WORK REQUIRED: Comb through the entries for "CROSS" and pull out each line that holds it.

Stored data entries:
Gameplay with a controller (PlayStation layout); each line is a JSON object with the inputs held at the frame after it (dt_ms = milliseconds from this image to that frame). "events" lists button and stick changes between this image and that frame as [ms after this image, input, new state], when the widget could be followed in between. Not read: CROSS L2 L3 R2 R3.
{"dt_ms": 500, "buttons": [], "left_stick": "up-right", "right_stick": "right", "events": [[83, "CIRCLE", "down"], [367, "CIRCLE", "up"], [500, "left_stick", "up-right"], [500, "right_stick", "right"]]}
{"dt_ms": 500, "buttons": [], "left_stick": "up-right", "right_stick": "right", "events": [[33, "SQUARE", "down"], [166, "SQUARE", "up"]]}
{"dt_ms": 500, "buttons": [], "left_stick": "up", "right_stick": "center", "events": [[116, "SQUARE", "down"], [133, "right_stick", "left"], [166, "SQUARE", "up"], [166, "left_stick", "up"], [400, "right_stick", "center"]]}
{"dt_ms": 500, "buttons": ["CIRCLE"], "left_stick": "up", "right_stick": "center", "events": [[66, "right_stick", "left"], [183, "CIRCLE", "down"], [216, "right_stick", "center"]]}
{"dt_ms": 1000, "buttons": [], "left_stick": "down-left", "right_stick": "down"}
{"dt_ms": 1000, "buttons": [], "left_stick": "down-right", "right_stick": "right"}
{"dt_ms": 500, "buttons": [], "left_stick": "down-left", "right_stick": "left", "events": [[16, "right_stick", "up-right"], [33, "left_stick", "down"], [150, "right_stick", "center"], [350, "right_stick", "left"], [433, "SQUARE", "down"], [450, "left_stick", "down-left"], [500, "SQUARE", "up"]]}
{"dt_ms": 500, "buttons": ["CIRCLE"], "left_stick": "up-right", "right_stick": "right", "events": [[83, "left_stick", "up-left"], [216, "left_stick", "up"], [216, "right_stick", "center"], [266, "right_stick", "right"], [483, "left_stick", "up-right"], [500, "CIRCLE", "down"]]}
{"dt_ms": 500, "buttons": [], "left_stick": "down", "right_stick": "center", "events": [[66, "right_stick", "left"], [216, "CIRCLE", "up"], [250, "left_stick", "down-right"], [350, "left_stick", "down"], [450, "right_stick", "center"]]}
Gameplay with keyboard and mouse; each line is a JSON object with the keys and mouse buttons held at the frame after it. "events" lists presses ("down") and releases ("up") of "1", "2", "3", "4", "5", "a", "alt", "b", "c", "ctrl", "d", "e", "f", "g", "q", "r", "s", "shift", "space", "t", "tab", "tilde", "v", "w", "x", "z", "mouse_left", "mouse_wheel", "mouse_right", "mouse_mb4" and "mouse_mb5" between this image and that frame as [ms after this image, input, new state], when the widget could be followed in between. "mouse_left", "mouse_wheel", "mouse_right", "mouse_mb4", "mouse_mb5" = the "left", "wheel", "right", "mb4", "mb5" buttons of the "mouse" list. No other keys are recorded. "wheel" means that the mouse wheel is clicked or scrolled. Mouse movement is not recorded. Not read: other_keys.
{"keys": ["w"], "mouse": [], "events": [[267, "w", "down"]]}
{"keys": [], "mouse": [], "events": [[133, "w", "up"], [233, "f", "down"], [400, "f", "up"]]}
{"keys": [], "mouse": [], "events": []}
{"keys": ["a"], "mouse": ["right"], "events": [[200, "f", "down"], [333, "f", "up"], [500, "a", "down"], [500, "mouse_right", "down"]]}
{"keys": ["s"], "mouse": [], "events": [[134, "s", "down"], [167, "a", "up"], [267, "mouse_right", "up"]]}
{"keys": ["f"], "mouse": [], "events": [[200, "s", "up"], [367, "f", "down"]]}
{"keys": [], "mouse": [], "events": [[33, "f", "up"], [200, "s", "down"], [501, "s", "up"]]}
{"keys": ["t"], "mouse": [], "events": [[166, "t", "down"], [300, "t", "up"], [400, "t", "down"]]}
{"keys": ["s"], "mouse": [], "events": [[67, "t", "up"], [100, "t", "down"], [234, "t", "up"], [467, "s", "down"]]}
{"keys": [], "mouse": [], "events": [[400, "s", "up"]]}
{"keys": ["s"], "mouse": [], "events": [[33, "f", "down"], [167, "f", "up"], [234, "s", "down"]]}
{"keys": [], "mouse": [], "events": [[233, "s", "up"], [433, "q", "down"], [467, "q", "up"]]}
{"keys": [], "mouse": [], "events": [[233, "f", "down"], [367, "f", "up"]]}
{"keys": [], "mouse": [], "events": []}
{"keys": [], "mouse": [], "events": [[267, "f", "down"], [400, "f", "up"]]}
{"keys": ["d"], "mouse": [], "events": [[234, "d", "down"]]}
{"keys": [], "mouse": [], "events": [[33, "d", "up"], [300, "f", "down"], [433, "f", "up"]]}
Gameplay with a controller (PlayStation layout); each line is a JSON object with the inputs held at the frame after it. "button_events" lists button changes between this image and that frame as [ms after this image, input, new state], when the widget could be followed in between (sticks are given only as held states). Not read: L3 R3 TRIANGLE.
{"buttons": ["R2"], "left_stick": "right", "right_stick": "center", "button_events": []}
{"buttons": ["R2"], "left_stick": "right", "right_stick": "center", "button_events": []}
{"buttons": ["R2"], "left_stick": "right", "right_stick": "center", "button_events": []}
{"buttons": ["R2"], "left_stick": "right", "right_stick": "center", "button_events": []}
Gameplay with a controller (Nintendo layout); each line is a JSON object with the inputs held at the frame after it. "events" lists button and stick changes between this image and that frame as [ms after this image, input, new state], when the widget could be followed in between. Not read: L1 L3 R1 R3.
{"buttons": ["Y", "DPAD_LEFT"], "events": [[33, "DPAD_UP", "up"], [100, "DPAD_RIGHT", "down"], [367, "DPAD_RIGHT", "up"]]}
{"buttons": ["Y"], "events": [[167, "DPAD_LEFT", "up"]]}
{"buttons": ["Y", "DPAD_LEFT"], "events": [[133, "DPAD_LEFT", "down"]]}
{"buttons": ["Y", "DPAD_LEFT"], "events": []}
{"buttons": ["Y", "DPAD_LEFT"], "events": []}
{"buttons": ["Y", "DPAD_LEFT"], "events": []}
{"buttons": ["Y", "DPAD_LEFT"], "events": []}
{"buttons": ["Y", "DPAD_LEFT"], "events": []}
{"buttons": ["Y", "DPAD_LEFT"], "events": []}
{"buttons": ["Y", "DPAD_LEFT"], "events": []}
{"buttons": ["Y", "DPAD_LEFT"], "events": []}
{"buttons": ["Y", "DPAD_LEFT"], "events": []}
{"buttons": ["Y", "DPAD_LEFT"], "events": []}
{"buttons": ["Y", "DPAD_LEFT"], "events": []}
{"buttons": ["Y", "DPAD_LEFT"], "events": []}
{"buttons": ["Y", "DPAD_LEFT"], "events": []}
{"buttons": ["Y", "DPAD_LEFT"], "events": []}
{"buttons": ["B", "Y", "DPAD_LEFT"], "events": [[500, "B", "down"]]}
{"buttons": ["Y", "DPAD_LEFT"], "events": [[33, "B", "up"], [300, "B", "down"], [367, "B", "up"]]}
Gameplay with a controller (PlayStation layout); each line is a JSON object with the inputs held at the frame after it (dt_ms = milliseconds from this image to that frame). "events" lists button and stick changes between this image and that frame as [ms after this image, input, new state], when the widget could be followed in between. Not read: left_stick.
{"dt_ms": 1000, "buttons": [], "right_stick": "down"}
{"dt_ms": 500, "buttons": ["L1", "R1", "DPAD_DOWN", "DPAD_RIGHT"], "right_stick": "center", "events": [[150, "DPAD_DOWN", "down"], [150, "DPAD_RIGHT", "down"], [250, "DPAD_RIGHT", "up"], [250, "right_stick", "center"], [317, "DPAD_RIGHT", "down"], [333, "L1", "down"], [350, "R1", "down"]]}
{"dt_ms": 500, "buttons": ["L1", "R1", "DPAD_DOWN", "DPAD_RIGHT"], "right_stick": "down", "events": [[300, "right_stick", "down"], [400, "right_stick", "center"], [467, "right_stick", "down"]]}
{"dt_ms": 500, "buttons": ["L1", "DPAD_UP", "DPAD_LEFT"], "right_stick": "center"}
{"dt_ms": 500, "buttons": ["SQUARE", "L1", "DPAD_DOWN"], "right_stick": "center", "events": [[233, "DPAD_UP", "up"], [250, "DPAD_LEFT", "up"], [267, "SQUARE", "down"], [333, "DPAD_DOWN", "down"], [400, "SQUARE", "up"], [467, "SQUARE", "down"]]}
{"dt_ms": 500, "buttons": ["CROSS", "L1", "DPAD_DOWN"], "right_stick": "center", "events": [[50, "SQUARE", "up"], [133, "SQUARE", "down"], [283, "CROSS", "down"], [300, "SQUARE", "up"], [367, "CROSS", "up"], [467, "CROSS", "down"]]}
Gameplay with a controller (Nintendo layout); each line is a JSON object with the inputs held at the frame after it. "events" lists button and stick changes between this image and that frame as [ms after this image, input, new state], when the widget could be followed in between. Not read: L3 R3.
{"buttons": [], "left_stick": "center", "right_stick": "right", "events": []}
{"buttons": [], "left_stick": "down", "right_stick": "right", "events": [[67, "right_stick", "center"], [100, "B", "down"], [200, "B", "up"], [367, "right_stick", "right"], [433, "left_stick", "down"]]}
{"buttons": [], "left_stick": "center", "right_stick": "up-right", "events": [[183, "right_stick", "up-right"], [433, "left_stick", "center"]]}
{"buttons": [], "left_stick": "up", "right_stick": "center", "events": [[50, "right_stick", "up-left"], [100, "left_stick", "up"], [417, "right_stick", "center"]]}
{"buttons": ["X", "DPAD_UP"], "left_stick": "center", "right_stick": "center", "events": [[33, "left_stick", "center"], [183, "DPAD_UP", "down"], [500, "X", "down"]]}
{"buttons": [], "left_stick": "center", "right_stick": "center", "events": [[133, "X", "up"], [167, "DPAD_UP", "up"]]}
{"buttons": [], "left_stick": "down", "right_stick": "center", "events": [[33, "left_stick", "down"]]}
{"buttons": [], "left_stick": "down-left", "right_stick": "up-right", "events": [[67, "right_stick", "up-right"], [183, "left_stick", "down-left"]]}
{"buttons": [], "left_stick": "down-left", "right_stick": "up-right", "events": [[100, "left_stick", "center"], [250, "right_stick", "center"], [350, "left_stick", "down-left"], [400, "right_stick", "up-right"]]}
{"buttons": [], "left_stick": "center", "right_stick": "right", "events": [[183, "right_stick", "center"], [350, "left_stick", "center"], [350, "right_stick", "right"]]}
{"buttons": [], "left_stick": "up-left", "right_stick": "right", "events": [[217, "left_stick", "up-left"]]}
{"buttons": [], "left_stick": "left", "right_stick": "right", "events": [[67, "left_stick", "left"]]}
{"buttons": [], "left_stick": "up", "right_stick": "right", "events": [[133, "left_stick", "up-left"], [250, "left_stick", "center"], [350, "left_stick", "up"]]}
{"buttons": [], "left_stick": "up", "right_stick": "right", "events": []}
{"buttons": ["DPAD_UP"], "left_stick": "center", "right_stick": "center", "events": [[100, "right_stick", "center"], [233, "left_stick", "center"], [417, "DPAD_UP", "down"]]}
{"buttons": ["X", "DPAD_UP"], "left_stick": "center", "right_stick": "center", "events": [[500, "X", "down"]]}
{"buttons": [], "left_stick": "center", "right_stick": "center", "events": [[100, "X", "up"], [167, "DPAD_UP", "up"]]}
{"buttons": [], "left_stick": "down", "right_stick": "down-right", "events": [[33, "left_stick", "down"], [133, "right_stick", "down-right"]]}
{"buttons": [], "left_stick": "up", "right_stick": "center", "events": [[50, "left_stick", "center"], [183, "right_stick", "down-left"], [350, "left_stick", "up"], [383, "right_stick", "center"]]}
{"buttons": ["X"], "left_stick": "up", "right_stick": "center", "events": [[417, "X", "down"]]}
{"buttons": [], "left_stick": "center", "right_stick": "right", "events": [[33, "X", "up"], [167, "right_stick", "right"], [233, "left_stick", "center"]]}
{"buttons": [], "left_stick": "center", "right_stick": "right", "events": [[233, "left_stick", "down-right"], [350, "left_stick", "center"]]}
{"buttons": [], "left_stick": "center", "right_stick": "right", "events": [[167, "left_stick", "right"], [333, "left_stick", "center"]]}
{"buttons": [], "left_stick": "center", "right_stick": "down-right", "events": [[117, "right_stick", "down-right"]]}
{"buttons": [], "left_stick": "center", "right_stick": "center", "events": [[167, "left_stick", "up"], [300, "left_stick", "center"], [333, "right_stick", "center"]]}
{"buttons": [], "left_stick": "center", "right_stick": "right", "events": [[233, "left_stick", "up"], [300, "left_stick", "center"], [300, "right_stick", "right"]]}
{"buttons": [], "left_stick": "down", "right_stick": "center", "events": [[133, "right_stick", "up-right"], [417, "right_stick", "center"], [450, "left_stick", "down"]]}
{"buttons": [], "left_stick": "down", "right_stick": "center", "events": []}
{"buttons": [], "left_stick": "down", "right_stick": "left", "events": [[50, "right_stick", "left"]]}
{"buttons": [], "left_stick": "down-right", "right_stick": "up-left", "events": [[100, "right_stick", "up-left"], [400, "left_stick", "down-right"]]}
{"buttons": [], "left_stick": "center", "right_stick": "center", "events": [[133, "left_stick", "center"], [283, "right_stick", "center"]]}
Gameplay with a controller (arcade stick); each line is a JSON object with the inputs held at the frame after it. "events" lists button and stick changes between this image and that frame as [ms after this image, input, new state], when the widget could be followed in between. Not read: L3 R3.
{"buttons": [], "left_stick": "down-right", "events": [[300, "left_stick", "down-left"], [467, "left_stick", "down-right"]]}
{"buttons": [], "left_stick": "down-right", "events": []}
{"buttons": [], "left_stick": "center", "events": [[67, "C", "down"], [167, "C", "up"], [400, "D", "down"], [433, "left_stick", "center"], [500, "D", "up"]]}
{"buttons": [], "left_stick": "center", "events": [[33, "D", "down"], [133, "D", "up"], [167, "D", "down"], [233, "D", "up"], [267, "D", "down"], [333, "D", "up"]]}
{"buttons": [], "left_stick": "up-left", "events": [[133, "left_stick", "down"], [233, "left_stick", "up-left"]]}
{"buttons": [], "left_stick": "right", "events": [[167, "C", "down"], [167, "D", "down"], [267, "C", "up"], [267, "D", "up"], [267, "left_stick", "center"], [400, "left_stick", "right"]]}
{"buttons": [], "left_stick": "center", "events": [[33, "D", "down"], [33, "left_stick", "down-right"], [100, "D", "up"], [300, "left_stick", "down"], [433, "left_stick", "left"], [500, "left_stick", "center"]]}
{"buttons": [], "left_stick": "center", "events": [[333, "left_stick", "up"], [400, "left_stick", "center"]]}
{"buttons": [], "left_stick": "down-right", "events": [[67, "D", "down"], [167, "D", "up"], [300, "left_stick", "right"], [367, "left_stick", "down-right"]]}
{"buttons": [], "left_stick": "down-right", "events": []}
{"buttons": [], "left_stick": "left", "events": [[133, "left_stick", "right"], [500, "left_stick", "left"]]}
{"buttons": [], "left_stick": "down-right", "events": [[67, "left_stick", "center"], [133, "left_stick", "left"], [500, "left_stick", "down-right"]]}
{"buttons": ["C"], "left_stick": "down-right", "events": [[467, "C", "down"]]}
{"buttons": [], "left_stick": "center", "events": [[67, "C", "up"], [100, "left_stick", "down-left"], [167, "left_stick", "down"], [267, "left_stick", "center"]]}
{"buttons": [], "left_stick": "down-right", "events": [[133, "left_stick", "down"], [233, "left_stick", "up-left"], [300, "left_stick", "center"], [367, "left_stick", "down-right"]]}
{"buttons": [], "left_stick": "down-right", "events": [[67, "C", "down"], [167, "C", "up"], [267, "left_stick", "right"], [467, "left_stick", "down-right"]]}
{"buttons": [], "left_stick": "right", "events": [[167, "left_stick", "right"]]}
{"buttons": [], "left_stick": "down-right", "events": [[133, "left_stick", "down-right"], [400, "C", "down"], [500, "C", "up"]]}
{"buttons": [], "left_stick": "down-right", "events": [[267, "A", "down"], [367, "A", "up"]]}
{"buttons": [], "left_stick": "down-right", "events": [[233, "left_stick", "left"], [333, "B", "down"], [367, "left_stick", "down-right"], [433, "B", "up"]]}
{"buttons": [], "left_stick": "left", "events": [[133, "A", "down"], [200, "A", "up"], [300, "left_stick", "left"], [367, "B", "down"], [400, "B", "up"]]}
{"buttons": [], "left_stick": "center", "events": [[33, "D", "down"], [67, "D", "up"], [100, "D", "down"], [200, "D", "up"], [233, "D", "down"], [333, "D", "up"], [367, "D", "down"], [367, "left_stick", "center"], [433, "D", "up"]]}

YOUR RESPONSE:
Gameplay with a controller (PlayStation layout); each line is a JSON object with the inputs held at the frame after it (dt_ms = milliseconds from this image to that frame). "events" lists button and stick changes between this image and that frame as [ms after this image, input, new state], when the widget could be followed in between. Not read: CROSS L2 L3 R2 R3.
{"dt_ms": 500, "buttons": ["CROSS", "L1", "DPAD_DOWN"], "right_stick": "center", "events": [[50, "SQUARE", "up"], [133, "SQUARE", "down"], [283, "CROSS", "down"], [300, "SQUARE", "up"], [367, "CROSS", "up"], [467, "CROSS", "down"]]}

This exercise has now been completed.